- [EXERCISE DIRECTIONS] Please count the lines in the records below that contain the string "στάδια", and reply with the number alone.

- [Data records]
###

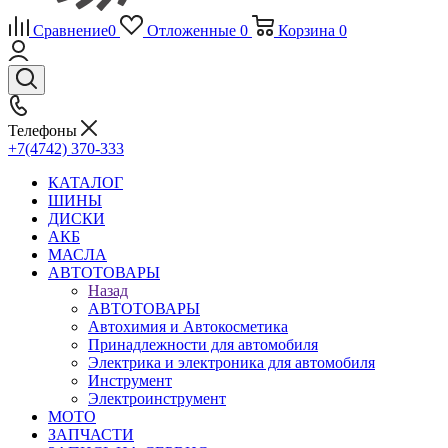
Сравнение
0
Отложенные
0
Корзина
0
Телефоны
+7(4742) 370-333
КАТАЛОГ
ШИНЫ
ДИСКИ
АКБ
МАСЛА
АВТОТОВАРЫ
Назад
АВТОТОВАРЫ
Автохимия и Автокосметика
Принадлежности для автомобиля
Электрика и электроника для автомобиля
Инструмент
Электроинструмент
МОТО
ЗАПЧАСТИ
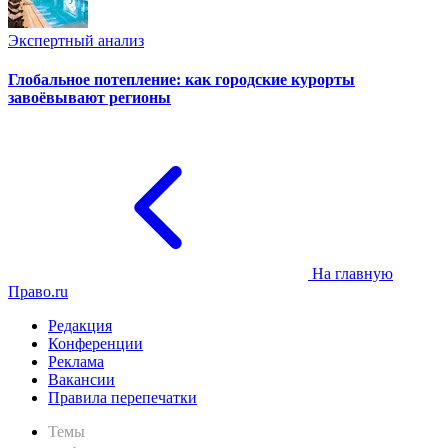
Экспертный анализ
Глобальное потепление: как городские курорты
завоёвывают регионы
На главную
Право.ru
Редакция
Конференции
Реклама
Вакансии
Правила перепечатки
Темы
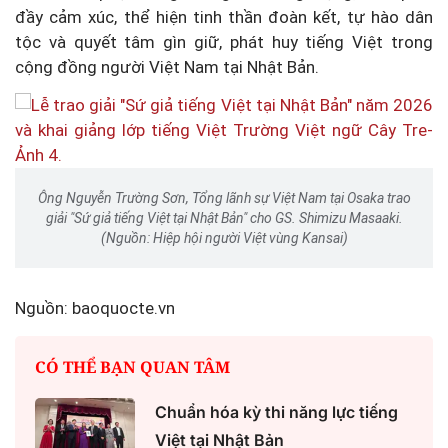
đầy cảm xúc, thể hiện tinh thần đoàn kết, tự hào dân
tộc và quyết tâm gìn giữ, phát huy tiếng Việt trong
cộng đồng người Việt Nam tại Nhật Bản.
Ông Nguyễn Trường Sơn, Tổng lãnh sự Việt Nam tại Osaka trao
giải "Sứ giả tiếng Việt tại Nhật Bản" cho GS. Shimizu Masaaki.
(Nguồn: Hiệp hội người Việt vùng Kansai)
Nguồn: baoquocte.vn
CÓ THỂ BẠN QUAN TÂM
Chuẩn hóa kỳ thi năng lực tiếng
Việt tại Nhật Bản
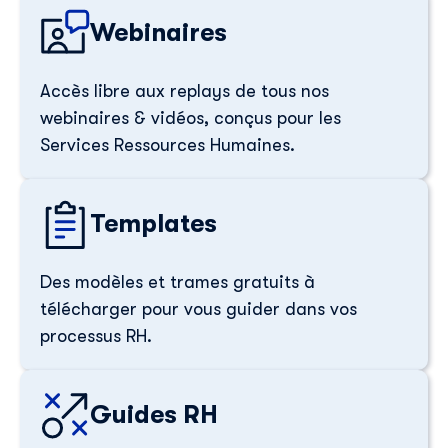
Webinaires
Téléphone
*
Accès libre aux replays de tous nos
webinaires & vidéos, conçus pour les
Services Ressources Humaines.
Skillup utilise vos informations pour vous fournir du
contenu pertinent sur nos produits et services. Vous
pouvez vous désinscrire à tout moment. Pour plus de
détails, consultez notre
politique de confidentialité
.
Templates
Des modèles et trames gratuits à
télécharger pour vous guider dans vos
processus RH.
Guides RH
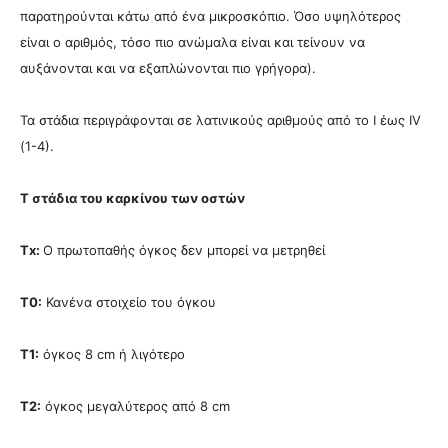
παρατηρούνται κάτω από ένα μικροσκόπιο. Όσο υψηλότερος
είναι ο αριθμός, τόσο πιο ανώμαλα είναι και τείνουν να
αυξάνονται και να εξαπλώνονται πιο γρήγορα).
Τα στάδια περιγράφονται σε λατινικούς αριθμούς από το I έως IV
(1-4).
Τ στάδια του καρκίνου των οστών
Τx:
Ο πρωτοπαθής όγκος δεν μπορεί να μετρηθεί
T0:
Κανένα στοιχείο του όγκου
Τ1:
όγκος 8 cm ή λιγότερο
Τ2:
όγκος μεγαλύτερος από 8 cm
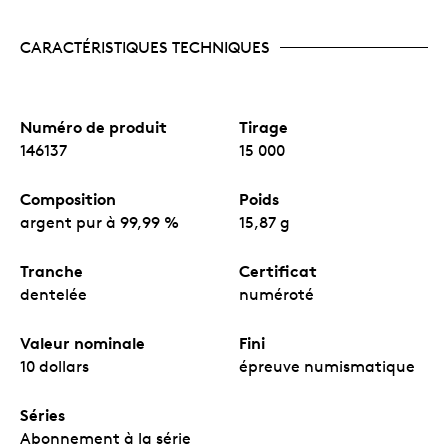
CARACTÉRISTIQUES TECHNIQUES
Numéro de produit
Tirage
146137
15 000
Composition
Poids
argent pur à 99,99 %
15,87 g
Tranche
Certificat
dentelée
numéroté
Valeur nominale
Fini
10 dollars
épreuve numismatique
Séries
Abonnement à la série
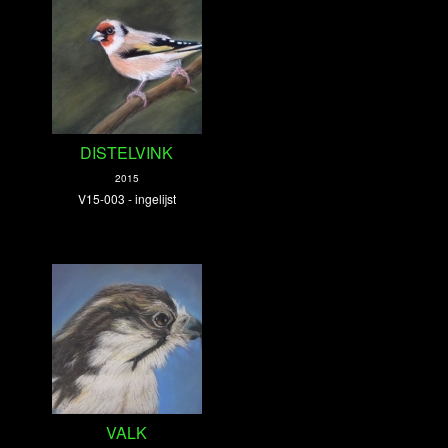
DISTELVINK
2015
V15-003 - ingelijst
VALK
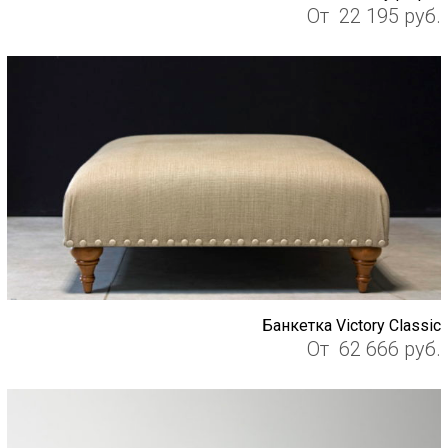
От
22 195
руб.
Банкетка Victory Classic
От
62 666
руб.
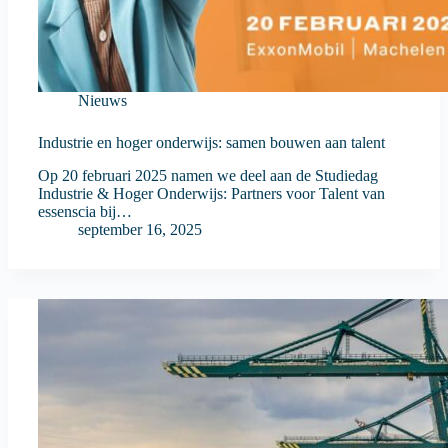
Nieuws
Industrie en hoger onderwijs: samen bouwen aan talent
Op 20 februari 2025 namen we deel aan de Studiedag
Industrie & Hoger Onderwijs: Partners voor Talent van
essenscia bij…
september 16, 2025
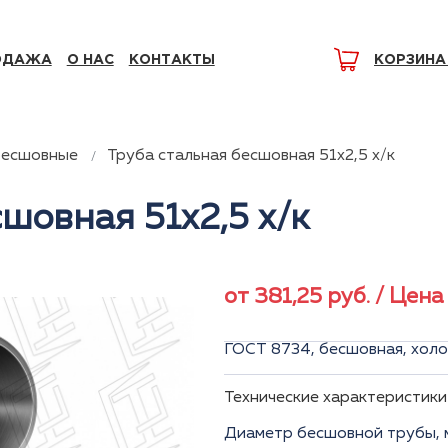
ОДАЖА
О НАС
КОНТАКТЫ
КОРЗИНА
бесшовные
Труба стальная бесшовная 51x2,5 х/к
шовная 51x2,5 х/к
от
381,25
руб.
/ Цена 
ГОСТ 8734, бесшовная, холо
Технические характеристики
Диаметр бесшовной трубы,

###

- [WRITTEN SOLUTION] 2